I'm not arguing that it's a bad idea to make critical functionality available without extra buttons. But for heaven's sake, reducing the system's functionality to the lowest common denominator cripples everyone else. I return to my pad & paper analogy. It's the most usable word processor ever invented - anyone who can read and write can use it. All its functions are intuitively obvious to the most casual observer. But it doesn't do much of anything.
It's just not reasonable to assume that users shouldn't have to learn anything to use a program.
It sounded like fun, so I tried stepping through google's instructions. I was a bit surprised when their Getting Started page said "Whether you are using a Mac or a PC, a Nexus One or a MyTouch, this section will tell you everything you need to know to get App Inventor set up on your computer and phone." This seems to exclude my linux box, which seemed odd. Oh, well, I grabbed my Macbook Pro and tried following the instructions there.
After a bit of stumbling around, appinventor said it's installed. So I connected my G1 to the Mac, and it said it was connected via USB and in debug mode. So I clicked on the link to http://appinventor.googlelabs.com/ which shows me an App Inventor window that should appear. It doesn't. I do get a page that says App Inventor, asking me to log in with my google account.

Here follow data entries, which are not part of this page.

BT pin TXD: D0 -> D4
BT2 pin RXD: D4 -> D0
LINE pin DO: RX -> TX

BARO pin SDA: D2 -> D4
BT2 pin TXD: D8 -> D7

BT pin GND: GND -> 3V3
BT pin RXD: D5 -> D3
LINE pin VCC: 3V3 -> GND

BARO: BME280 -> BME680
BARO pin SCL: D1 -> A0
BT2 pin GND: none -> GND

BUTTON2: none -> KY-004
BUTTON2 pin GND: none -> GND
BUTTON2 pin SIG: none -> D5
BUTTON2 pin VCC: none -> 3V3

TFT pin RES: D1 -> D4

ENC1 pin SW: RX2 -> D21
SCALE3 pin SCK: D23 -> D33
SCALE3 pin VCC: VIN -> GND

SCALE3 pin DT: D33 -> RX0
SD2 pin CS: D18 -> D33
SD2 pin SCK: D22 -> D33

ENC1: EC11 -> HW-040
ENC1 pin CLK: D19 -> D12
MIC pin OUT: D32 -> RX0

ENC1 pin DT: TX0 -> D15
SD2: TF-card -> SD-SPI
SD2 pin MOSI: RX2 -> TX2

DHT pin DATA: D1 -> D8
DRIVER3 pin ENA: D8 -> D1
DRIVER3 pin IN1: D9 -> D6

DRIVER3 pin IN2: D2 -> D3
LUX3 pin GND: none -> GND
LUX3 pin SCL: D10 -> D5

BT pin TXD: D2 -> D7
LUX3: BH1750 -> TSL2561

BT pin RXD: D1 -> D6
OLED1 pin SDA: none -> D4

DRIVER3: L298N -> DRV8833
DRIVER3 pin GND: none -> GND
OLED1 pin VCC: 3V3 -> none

I do that, and get another App Inventor page asking for some information (including the email address that I just logged in with ;-). I fill in that information, hit the Submit button, get yet another App Inventor page saying "Thank you. Your information has been sent to the App Inventor team." There are no links on this page.
That's apparently the end of the install tree. I've tried a few different paths through the maze of links, and they all lead to the same dead end. I expected some feedback through a gmail message, but after several hours, no messages from google have appeared there.
So how have others tested App Inventor? Have you got it working? I'm obviously missing something, but I can't see what. Maybe it's a test to see whether I can spot something that I'm failing to spot ...
(Hmmm ... It occurs to me that gmail may have sent me a message that was tossed in the spam folder. Hold on ... Nope; just one message since I started on App Inventor, and it was from me offering "VIAGRA cheap".)
Those who do study history are doomed to stand helplessly by while everyone else repeats it.
Every attempt to make programming "not programming" succeeds in specially crafted demos, but still fails at anything larger than the tiniest apps. Take a look at google's own screenshot of a game made with this... it still looks like regular programming, only perhaps grosser and more confusing because the blocks stretch out in unjustified directions. At least with a font-based programming language you can use a fixed-width font.